I feel for the client who gets lost in work stoppages. They’re already under stress on a daily basis from things they can’t always control. Be it landlord problems, mental or physical health issues, addictions, unemployment barriers, they really don’t need a breakdown between a union and an employer to further add to their anxiety. These people come to our resource centre because they can get guidance, advice, help and many have no other social supports in place. We’ve got our regulars need computer access because they can’t even get a library card to use computers there, and if they do use them, they have to pay for anything they print. And if they need some job coaching to work through problems, they’d be out of luck.

What I find sad too is the divisiveness that these strikes cause. Like any issue, some people come down on one side and in this case want to walk out, and others fall on the other and want to accept an offer and keep working. While the right to feel one way or the other is generally accepted among most, the right to continue working through a strike is not accepted. It sure would weaken the bargaining power of those outside on a sidewalk if some of their colleagues were inside working and getting paid their regular wages for doing so. So it’s natural that it’s frowned upon. Cross a line (even it were allowed by the employer in which in many cases it is not) and you’ll be marked by many of your co-workers, called names, maybe have your property damaged, be shunned, and that has led some in other situations to take extended time off for mental health reasons or quit.

While our differences are what we often hold as being good in each other, it is those differences that also cause us to shake our heads and wonder why others don’t see things like we do. If we think an offer is good, why can’t everyone see it as being good? If we see an offer as being poor, why can’t everyone see it as being poor? Intimidating others, issuing threats, making disparaging remarks isn’t helpful, but people do it at times. When the stakes are high, people say and do things they’d generally not, usually out of desperation, anger, stress and fear. It’s not something I approve of, but I can understand the expression people make arising from emotions.

I made a decision today that as going into work normally is not an option, I have opted not to stand on a picket line looking like I support a position I don’t. Instead, I’m remaining at home, where I’ll be revising some resumes for other people without receiving or asking for compensation. It’s a sunny day, and I’ll complete them outside where I can actually enjoy the weather but do the work I enjoy doing on my own time.

Factoring in the price of gas, a distance of 105 kilometers to work, and being asked to stand on a line from 9:00 a.m. until 5:00 p.m. to show solidarity and displeasure isn’t a choice I’m prepared to make this day. While many on the lines will be there in earnest, others will be there because they must have the strike pay that goes with it and are conflicted in their decision to walk the line.

----

REQUIREMENT A
In the piece on the work stoppage, how many kilometers does the writer travel to get to work?
REQUIREMENT B
Copy out the stretch of the piece on the work stoppage from "I made a decision" through "my own time.".

DATA SECTION
----

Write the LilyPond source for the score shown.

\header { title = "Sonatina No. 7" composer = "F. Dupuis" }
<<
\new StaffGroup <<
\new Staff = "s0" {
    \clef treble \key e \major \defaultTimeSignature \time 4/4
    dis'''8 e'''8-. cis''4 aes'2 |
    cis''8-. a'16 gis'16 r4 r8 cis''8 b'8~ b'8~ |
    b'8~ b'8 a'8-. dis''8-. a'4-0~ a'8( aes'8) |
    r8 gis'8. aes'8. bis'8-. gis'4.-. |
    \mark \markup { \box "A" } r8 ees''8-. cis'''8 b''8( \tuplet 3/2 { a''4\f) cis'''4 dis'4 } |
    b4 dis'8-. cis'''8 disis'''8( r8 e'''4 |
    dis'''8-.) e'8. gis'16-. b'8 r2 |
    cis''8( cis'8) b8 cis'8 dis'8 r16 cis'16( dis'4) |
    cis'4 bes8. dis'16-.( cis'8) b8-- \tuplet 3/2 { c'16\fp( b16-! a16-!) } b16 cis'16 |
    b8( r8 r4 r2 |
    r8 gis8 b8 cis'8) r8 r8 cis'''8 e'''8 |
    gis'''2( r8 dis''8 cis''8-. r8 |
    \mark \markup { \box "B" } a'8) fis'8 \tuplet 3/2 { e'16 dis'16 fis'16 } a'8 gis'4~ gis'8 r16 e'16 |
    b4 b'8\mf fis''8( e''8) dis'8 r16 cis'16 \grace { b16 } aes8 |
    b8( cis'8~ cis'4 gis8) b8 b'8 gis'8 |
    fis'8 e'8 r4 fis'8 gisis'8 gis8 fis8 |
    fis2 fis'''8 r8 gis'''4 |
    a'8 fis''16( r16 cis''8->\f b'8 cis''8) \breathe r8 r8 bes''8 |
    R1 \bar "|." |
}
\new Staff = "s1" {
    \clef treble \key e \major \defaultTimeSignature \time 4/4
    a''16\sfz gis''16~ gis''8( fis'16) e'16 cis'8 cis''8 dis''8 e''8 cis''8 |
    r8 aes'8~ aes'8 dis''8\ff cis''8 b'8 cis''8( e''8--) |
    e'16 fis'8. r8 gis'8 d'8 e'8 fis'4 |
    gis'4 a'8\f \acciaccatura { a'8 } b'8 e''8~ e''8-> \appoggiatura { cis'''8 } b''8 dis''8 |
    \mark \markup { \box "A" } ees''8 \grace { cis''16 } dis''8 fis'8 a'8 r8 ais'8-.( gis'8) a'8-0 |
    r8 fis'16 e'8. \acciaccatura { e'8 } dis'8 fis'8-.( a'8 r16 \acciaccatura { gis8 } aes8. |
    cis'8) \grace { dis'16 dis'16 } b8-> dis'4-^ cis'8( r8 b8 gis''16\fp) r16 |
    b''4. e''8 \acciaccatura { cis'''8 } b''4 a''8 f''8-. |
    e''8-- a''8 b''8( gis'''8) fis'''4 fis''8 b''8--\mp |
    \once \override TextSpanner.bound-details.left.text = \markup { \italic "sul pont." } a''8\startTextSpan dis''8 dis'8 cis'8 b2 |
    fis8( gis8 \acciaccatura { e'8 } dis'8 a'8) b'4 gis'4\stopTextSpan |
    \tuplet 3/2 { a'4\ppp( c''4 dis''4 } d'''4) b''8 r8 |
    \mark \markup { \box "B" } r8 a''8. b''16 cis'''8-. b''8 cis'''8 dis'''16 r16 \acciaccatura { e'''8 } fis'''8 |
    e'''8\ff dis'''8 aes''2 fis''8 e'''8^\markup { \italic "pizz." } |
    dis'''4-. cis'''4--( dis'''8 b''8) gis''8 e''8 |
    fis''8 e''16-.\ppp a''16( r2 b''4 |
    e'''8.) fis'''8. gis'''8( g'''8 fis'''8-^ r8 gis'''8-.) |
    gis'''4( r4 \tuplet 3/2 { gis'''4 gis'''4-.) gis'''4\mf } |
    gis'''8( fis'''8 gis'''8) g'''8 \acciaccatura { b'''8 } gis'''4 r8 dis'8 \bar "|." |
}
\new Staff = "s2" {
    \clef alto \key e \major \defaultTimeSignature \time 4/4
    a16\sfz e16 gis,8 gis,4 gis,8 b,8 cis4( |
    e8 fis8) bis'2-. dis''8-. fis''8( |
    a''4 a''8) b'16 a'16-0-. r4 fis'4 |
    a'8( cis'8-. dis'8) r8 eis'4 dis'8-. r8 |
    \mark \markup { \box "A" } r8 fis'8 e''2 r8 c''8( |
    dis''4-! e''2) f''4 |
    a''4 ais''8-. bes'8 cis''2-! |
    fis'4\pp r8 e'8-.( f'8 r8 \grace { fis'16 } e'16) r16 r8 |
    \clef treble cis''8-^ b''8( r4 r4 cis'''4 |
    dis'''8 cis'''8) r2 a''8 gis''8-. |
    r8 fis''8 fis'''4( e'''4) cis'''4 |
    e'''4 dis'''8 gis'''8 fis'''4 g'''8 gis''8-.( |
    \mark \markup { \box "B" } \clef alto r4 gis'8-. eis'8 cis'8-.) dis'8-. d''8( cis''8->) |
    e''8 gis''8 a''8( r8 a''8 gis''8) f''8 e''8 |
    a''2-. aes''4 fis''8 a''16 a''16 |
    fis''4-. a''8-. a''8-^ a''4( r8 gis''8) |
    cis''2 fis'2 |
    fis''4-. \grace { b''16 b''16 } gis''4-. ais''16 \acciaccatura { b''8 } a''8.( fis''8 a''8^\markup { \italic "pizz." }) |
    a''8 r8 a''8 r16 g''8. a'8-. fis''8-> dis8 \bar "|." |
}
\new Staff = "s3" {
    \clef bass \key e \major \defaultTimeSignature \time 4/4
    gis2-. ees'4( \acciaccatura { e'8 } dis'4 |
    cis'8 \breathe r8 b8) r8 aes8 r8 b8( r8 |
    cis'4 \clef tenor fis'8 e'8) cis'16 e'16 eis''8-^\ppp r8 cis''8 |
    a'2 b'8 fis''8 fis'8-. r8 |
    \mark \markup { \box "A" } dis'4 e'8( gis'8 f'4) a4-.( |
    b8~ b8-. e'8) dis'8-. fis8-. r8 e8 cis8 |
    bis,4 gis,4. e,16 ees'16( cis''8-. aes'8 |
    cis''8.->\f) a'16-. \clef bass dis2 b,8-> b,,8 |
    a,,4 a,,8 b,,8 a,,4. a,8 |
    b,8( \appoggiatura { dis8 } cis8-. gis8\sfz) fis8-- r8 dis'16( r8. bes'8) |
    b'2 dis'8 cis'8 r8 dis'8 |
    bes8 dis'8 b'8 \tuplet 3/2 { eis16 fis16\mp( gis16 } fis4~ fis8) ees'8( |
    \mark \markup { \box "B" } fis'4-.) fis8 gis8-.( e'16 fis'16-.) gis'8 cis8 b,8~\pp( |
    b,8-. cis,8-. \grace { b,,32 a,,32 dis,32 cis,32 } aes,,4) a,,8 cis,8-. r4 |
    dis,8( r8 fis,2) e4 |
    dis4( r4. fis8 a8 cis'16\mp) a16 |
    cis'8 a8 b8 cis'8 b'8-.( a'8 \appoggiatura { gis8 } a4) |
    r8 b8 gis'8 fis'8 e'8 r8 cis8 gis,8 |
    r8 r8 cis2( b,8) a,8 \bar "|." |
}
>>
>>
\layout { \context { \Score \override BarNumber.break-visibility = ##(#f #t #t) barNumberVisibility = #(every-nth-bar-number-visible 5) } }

----

WRITTEN RESPONSE A
105 kilometers.

WRITTEN RESPONSE B
I made a decision today that as going into work normally is not an option, I have opted not to stand on a picket line looking like I support a position I don’t. Instead, I’m remaining at home, where I’ll be revising some resumes for other people without receiving or asking for compensation. It’s a sunny day, and I’ll complete them outside where I can actually enjoy the weather but do the work I enjoy doing on my own time.